Getting chosen.


Via FOODISM


Well-oiled legs and a dress worn just-so when I came out from my bedroom would get praise, of a sort. “Oh, you tryna get chose” Dad would say, and I smiled like I was meant to, and denied seeking attention like I was meant to, and went on feeling approved. Good enough to be chosen.

The value is in the chooser, of course. Whoever or wherever he might be. A lot was unclear but the chooser was a he, for sure. And I took this in. That value was added by association, if I presented just right, if I added on to who I was in the right way, on the outside. (No one said I was trying to get chose if I was writing or studying or playing outside with wild hair). And I had a tendency to seek attention from boys who had something I wanted or were what I wanted to be.
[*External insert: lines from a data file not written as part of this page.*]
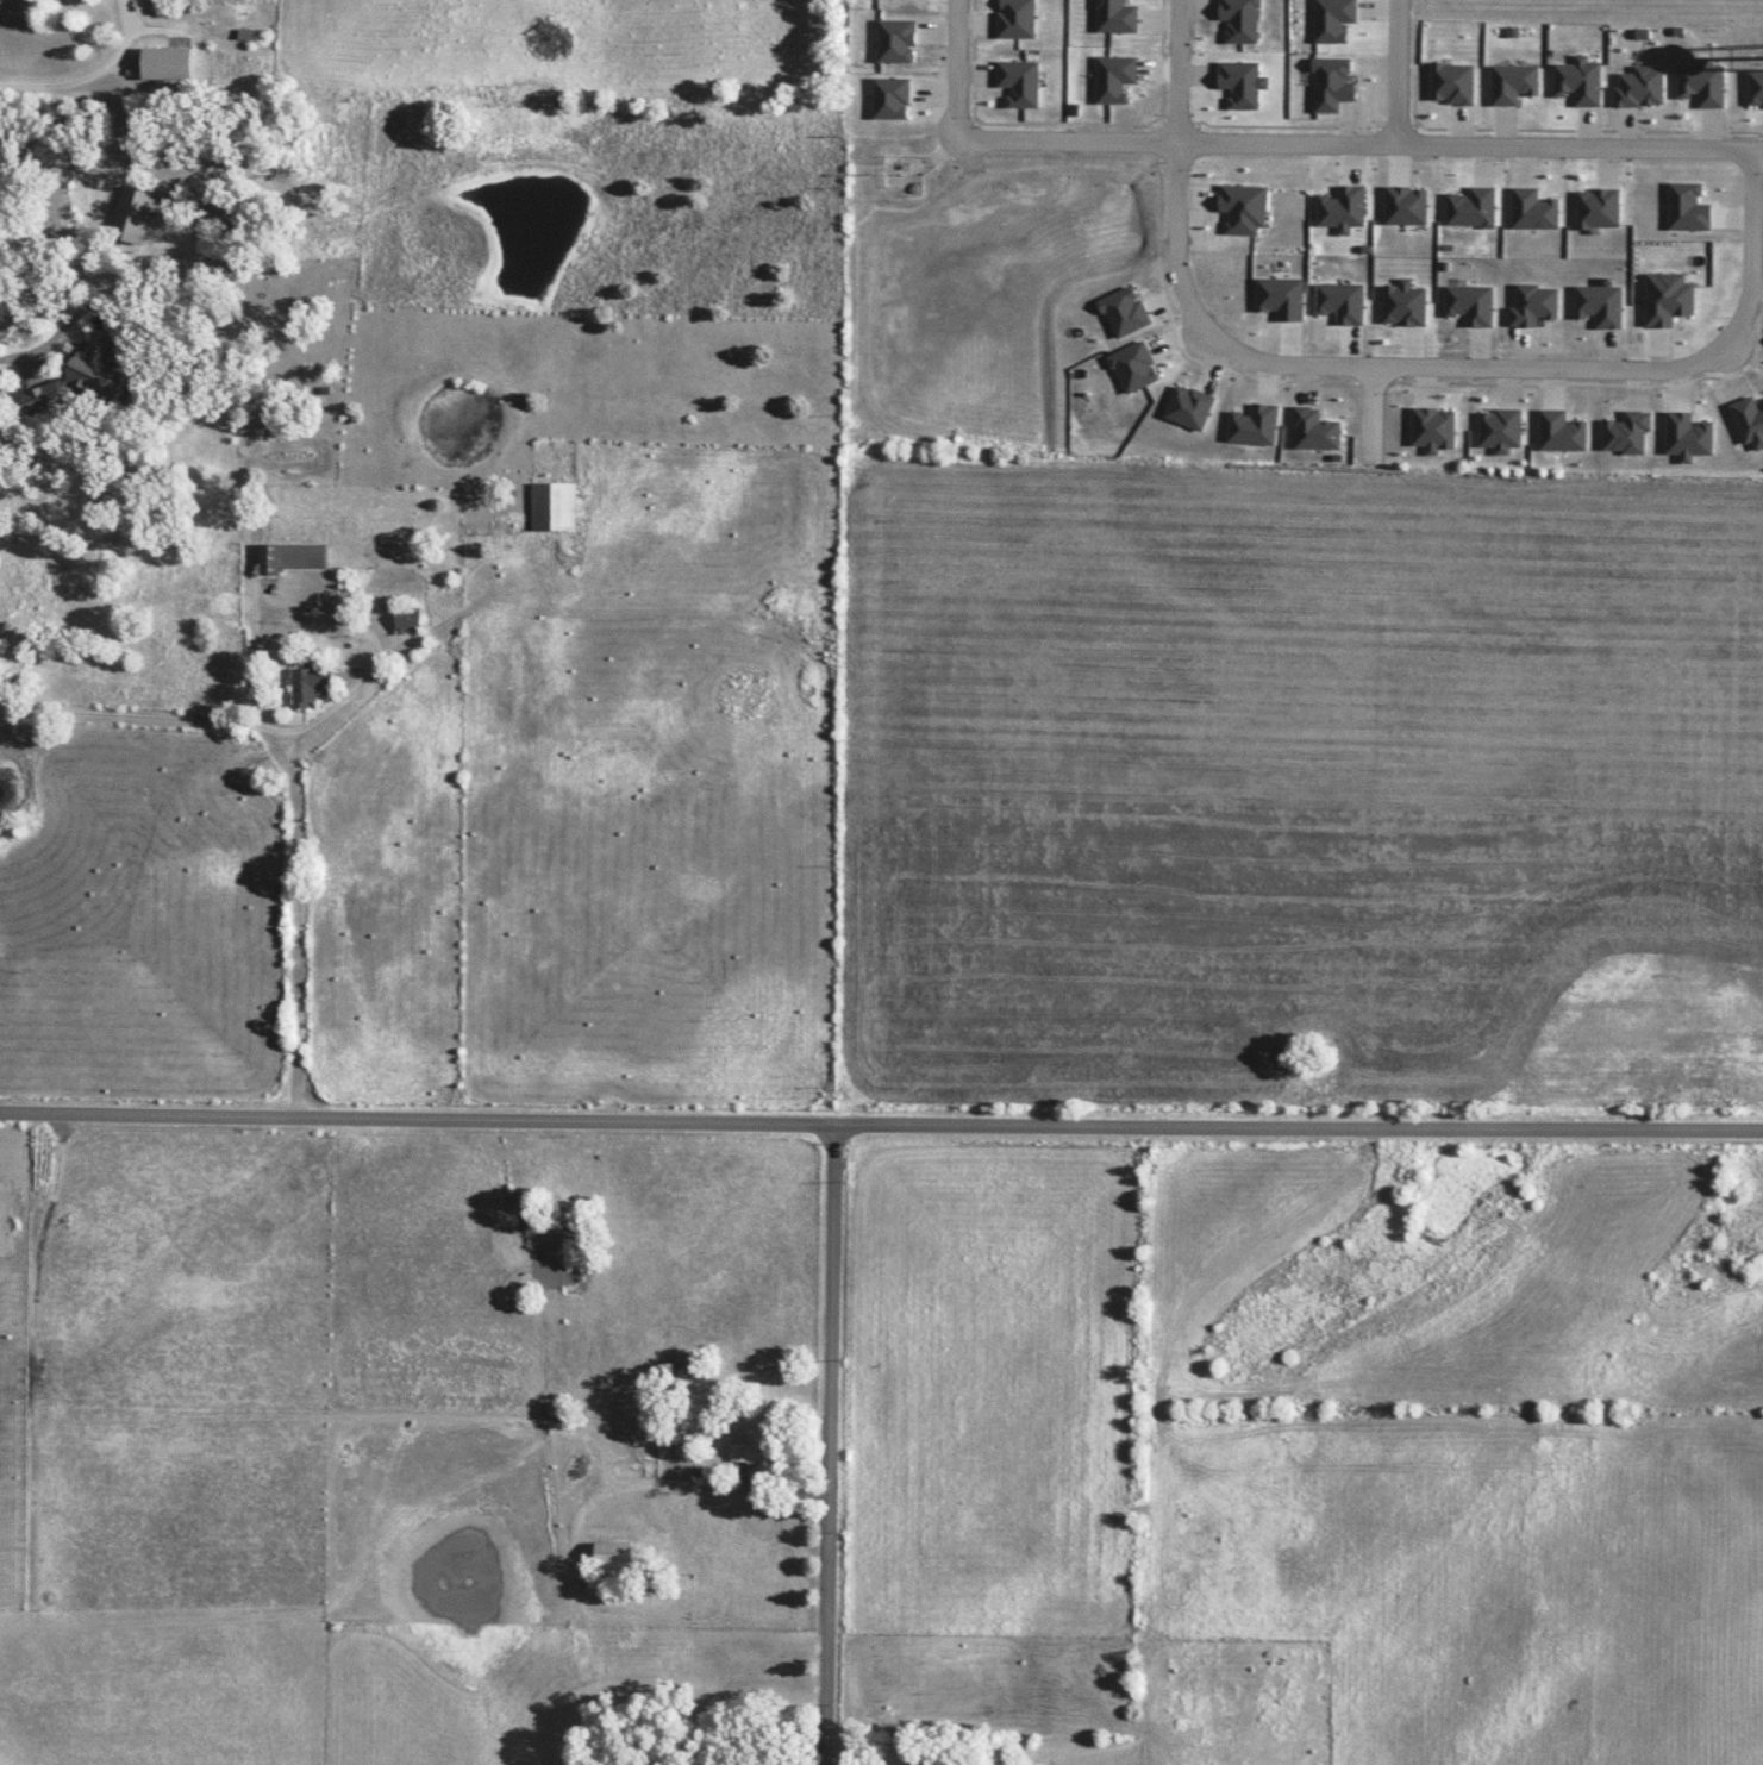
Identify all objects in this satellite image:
building: (165, 63)
road: (955, 69)
road: (1176, 71)
road: (90, 73)
road: (1399, 73)
road: (1358, 145)
building: (134, 214)
road: (49, 337)
road: (1465, 369)
building: (71, 380)
building: (553, 507)
building: (294, 558)
building: (408, 619)
building: (308, 685)
road: (295, 775)
road: (881, 1125)
building: (680, 1369)
road: (829, 1444)
building: (753, 1452)
building: (613, 1559)

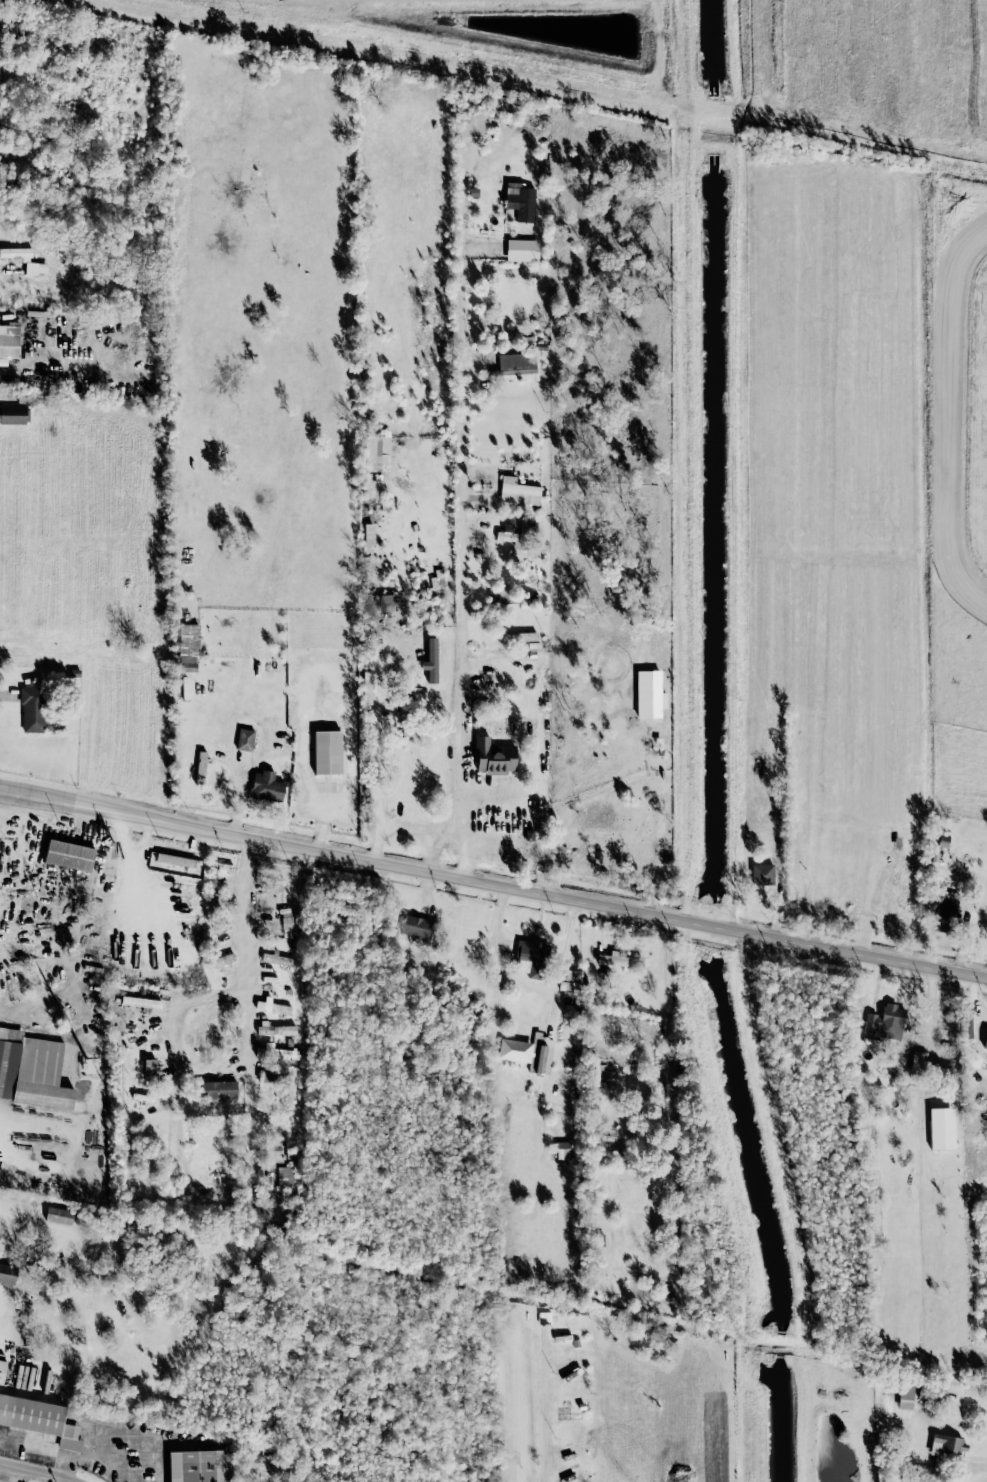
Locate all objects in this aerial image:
building: (15, 31)
building: (470, 126)
building: (519, 204)
building: (522, 249)
building: (25, 260)
building: (9, 341)
building: (517, 366)
building: (14, 414)
building: (377, 451)
building: (517, 491)
road: (461, 515)
building: (508, 535)
building: (512, 597)
building: (188, 647)
building: (430, 660)
building: (649, 694)
building: (32, 709)
building: (245, 739)
building: (326, 751)
building: (493, 756)
building: (200, 767)
road: (377, 775)
building: (266, 786)
road: (382, 842)
building: (69, 855)
building: (176, 860)
building: (762, 873)
road: (493, 882)
building: (945, 909)
building: (417, 926)
road: (246, 947)
building: (275, 958)
building: (530, 958)
building: (224, 961)
building: (620, 961)
building: (569, 980)
road: (527, 984)
road: (548, 1004)
building: (273, 1007)
road: (183, 1010)
building: (885, 1022)
building: (275, 1028)
building: (985, 1039)
building: (277, 1052)
building: (529, 1052)
building: (151, 1067)
building: (32, 1070)
building: (593, 1071)
building: (265, 1075)
building: (218, 1089)
road: (35, 1093)
road: (253, 1119)
building: (561, 1149)
building: (285, 1176)
building: (59, 1215)
building: (7, 1273)
building: (2, 1370)
building: (905, 1396)
building: (39, 1419)
road: (546, 1425)
building: (944, 1443)
building: (199, 1466)
road: (36, 1471)
road: (13, 1474)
Popular and light-skinned, or settled in themselves and full of what looked like integrity, or artistic and adventurous. And then there were those boys who were worth chasing just because they were. And by being anybody at all, they could validate me. Seal of approval secured, I could go out and face the world as Someone. Someone I couldn’t be a moment prior.

 

I am getting to the emptiness, the places inside me that say, for various reasons, I am not part of the human family. The various coping methods I've devised for covering over that feeling are coming up and being exposed for what they are, so that I can address the core beliefs.

Bit by bit, in glimpses, I come to feel and see that even my "weakest," saddest self is worthwhile and included in the human family. I feel a lot of shame around the low, sad parts, as if I should know better. The shame doesn’t help anything so I’m learning to let that go. I am practicing laughing at the things I've felt ashamed about, in rooms with other people who laugh in recognition at our shared misunderstanding of who we are and could be.